I have the following questions about 3.1 “ Distributed Query Mode” doc:
- How many machines participate in distributed query? Is it one group or one ? Is it related to Replication Factor ？
- What does “SELECT statement” mean here ？
The number of machines participating in a distributed query = your database’s distributed factor. If you have configured your database to spread data across 5 servers, then 5 will work on the compute-intensive* aspects of a distributed mode query.
Distribution factor is separate from replication factor. You could configure the same cluster with a replication factor of 2, meaning there are 2 complete copies of the data. You would have a total of 5 x 2 = 10 servers. A distributed mode read query only needs to see one copy of the data, so it only works with 5 of them.
*You will get the same answer to the query if you don’t run it in distributed mode. The query will need to talk to the same servers, but the computational work will be centered around just one server. In non-distributed mode, remote servers send requested data to that query’s lead server and let it do the heavy compute and aggregation work.
In GSQL, just like in SQL, the core command for reading data from the database is the SELECT command/statement. You learn about SELECT in GSQL 101.
Thank you for your reply.
I don’t understand “total of 5 x 2 = 10 servers”. If I configure a 5-node cluster with a Replication Factor of 2, my understanding is that I only have 5 machines working, why say “10 servers”?How are the two complete pieces of data for this cluster distributed? Is it evenly distributed across all 5 machines?

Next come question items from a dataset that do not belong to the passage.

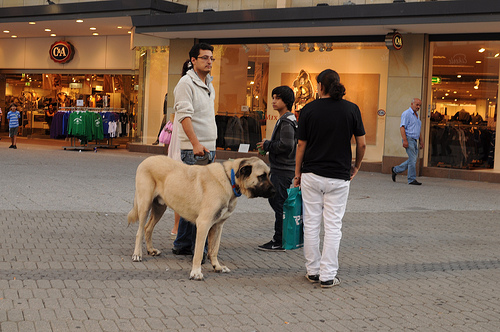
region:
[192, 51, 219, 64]
glasses on a man's face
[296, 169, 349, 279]
white pants on a person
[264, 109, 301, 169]
a grey jacket on a kid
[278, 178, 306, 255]
a blue bag in a person's hand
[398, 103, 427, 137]
a blue shirt on a man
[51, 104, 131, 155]
a clothes rack outside of a store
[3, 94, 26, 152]
a boy in a striped shirt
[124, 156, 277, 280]
a large dog by a man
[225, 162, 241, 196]
a blue collar on a dog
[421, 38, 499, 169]
a large store window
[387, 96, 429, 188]
Older man walking alone on sidewalk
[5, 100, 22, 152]
Young boy in striped blue and white polo shirt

The distribution factor is across one copy of the data = how many servers you need if you want only one copy of the data. That constitutes one logical copy of the database. When the system replicates, it replicates the dataset, which requires an additional set of servers. You can change the configuration to add more replicas, but that will require adding more servers.
The automatic data partitioning algorithm built into TigerGraph tries to keep the data evenly distributed across the servers.
Let’s say that we have a cluster of 3 machines with replication factor of 3 (and distribution factor of 1).
Meaning, each machine stores 100% of the data.
And let’s say I’m running a “full graph scan” algorithm (such as connected components) in distributed mode.
How many machines will execute the algorithm?
On one hand, judging by your explanation, the distribution factor is 1, so 1 machine will run the algorithm.
On the other hand, in the documentation, it does say that:
Distributed Query Mode is likely to improve the performance of a query if the query:
- Starts at a very large set of starting point vertices.
You need to start from “Do I have a distributed system?”. This documentation page begins with “In a distributed graph (where the data are spread across multiple machines)…”
In your 1x3 configuration example, your data are not spread out. You do not have a distributed system, so none of this page applies. You should not run queries in Distributed mode.